I swear that they really did gleam, in the dim light that filtered through a porthole. I looked up to find the subaltern eyeing me slantways. You could see what he was thinking, of course. A box of precision-made tools, in the clutches of a shifty little chancer like Your Wery Umble.

“Got any idea what them things is worth?” he asked narrowly.

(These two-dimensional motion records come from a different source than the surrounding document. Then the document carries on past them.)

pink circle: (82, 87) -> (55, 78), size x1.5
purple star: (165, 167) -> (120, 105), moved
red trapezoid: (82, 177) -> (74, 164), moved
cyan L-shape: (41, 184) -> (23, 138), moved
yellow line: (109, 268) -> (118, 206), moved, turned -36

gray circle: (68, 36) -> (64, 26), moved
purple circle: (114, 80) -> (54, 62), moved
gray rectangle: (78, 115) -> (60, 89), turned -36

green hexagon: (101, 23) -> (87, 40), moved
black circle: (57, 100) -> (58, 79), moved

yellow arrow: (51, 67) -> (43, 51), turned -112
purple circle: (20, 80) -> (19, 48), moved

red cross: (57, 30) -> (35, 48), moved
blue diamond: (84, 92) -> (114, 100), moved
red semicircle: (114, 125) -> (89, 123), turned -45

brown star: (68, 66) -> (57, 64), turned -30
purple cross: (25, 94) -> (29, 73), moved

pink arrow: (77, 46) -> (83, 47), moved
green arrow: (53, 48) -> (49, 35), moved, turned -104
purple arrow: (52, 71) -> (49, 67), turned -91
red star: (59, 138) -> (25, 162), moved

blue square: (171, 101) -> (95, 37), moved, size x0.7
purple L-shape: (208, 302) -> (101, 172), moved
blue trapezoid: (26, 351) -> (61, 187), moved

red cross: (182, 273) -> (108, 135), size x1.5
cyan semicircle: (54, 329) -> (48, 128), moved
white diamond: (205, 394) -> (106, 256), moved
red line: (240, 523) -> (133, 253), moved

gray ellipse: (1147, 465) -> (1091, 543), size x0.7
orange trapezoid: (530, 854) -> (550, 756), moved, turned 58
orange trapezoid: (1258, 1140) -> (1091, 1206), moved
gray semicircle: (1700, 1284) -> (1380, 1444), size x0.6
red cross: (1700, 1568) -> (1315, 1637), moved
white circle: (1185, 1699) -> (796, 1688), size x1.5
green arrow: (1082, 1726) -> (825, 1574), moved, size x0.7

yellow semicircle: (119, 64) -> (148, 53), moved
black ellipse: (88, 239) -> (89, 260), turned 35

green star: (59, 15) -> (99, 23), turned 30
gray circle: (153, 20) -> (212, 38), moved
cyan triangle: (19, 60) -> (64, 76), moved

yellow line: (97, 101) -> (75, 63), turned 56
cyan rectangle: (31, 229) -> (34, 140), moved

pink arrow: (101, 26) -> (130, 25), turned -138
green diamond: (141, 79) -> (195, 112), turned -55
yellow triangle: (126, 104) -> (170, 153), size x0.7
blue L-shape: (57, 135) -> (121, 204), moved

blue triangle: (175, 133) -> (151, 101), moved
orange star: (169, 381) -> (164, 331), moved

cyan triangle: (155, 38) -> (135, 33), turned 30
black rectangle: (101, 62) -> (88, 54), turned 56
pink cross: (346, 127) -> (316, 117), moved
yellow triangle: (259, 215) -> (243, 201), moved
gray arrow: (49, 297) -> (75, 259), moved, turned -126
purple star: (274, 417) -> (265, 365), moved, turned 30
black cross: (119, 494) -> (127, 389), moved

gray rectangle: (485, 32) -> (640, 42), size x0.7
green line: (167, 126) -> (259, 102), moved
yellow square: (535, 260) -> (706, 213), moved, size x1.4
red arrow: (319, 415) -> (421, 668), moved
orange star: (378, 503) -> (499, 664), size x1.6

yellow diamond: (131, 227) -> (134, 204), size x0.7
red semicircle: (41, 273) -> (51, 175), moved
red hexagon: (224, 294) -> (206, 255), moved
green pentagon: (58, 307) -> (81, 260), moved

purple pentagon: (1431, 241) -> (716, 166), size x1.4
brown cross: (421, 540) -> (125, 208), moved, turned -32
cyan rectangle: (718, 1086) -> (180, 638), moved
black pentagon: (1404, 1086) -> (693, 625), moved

And yes, it had crossed my mind: close the box, flash the smile, and hotfoot straight to the nearest pawn-shop. But curiosity won out that afternoon — I won't call it virtue — and I did as I'd been commissioned. Clutching the box under my arm, I carried it back like a catamite bearing ritual knives to the priest who waited, bare-armed, at the sacrificial altar. Or no, not a catamite — wrong word — I looked it up just now, in Sam Johnson's dictionary. I believe I intended
acolyte
instead.

The crowd at the tavern had grown even larger, and in the midst of it Mr Comrie waited impatiently. “Thaire you are! Put them on the bench — beside me, close to hand.”

The stricken man lay on the table, raising himself on one elbow and clamouring for another dram of pale before they set the bone. I saw with a start that it was Sidewhiskers. Mr Comrie ignored him.

“You, you, you, and you,” he said, jabbing a finger at four strapping sodgers. “Hold him down.”

They exchanged looks of alarm, but did as they were bid.

“Knife,” he said to me.

“Knife?” cried Sidewhiskers, as realization dawned.

“Best to do it now,” the surgeon told him. “Straightaway, while you're still in mettle. More chance of survival. The agony is diminished.”

“You're not going to have my leg off — just set the thing!”

“Won't heal. Fester and rot, gangrene next. Dead inside a week, shrieking.”

“Look here,” someone was saying. “It's his damned trotter. His decision.”